Toyota cuts pallet truck footprint with SSAB Zero steel

Toyota cuts pallet truck footprint with SSAB Zero steel

Toyota Material Handling Europe has reduced the cradle-to-gate carbon footprint of its LHM230 hand pallet truck by 18% through the use of SSAB Zero steel, extending lower-emission materials into serial production.


IN Brief:

  • Toyota Material Handling Europe has cut product emissions through SSAB Zero steel.
  • The first serial-production application covers the LHM230 hand pallet truck.
  • The programme points to a more practical phase of equipment decarbonisation in warehousing.

Toyota Material Handling Europe has reduced the cradle-to-gate carbon footprint of its LHM230 hand pallet truck by 18% through the use of SSAB Zero steel.

The company said the lower-emission steel is now being used in serial production, making the move more than a limited pilot or concept exercise.
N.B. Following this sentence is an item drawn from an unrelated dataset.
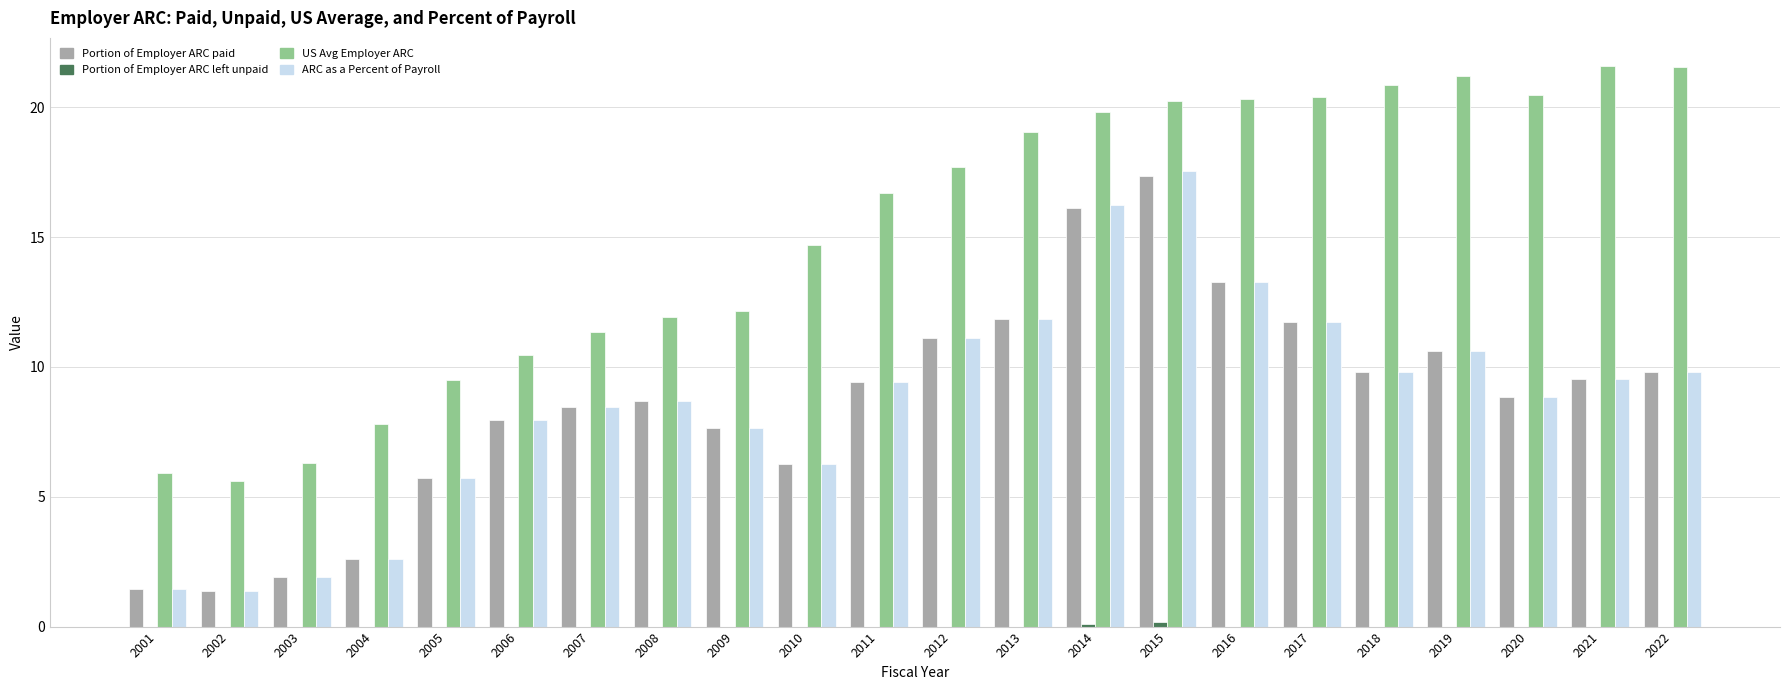

Where does the US Avg Employer ARC series first go above 17?

2012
The initial application covers the forks and frame of the hand pallet truck, with the partnership also being extended to the forks of selected powered pallet truck models within the BT Levio range.
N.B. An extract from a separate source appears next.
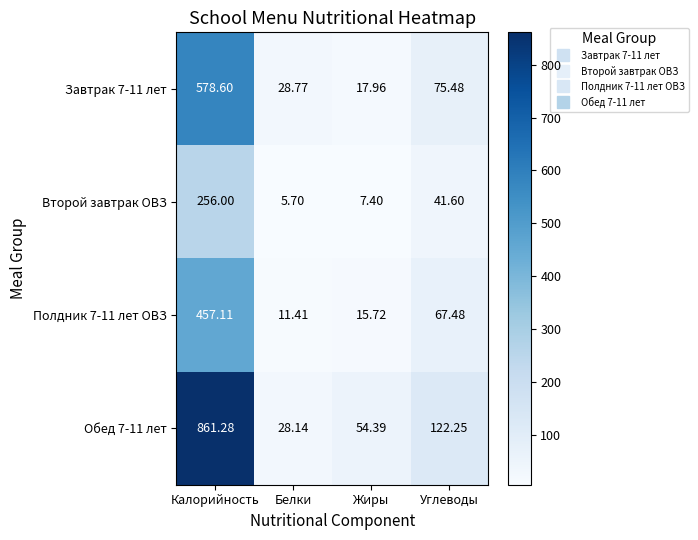

List the labels in order of Второй завтрак ОВЗ value, smallest first.

Белки, Жиры, Углеводы, Калорийность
Toyota Material Handling Europe produces around 80,000 hand pallet trucks and 15,000 powered pallet trucks each year, which gives relatively modest material changes a wider manufacturing effect once they move into standard production. The company said the shift can reduce emissions from the affected steel components by up to 75% compared with conventional alternatives.

That is notable because materials handling sustainability is often discussed in terms of batteries, energy use, and charging infrastructure. Steel choice is a less visible part of the equation, but it has a direct bearing on embodied emissions in high-volume equipment categories. The latest move suggests that decarbonisation in warehouse equipment is broadening from powertrain questions into the structure of the machine itself.